What to work on
How many lines in the entries below contain the string "image", with case counting? Reply with the number only.

Data excerpts

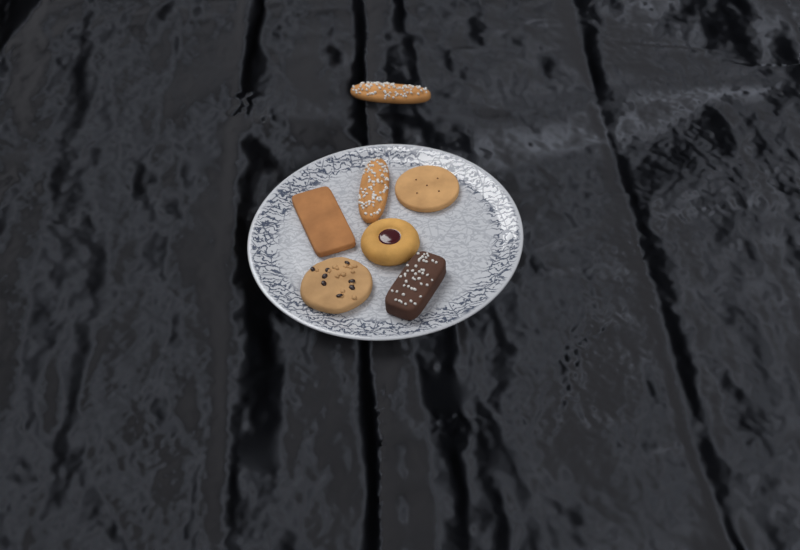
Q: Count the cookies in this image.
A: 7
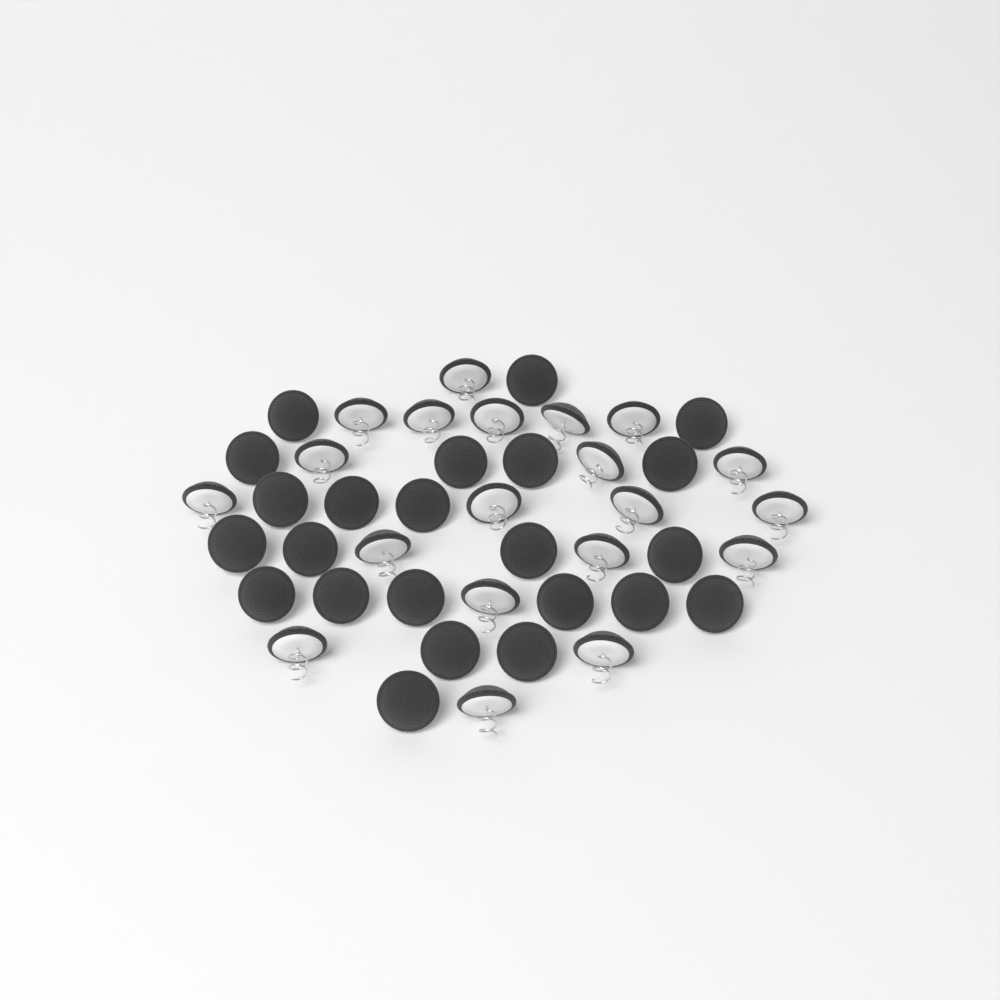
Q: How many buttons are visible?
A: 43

--

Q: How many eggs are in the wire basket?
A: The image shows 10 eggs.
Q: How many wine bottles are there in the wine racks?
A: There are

Reply
2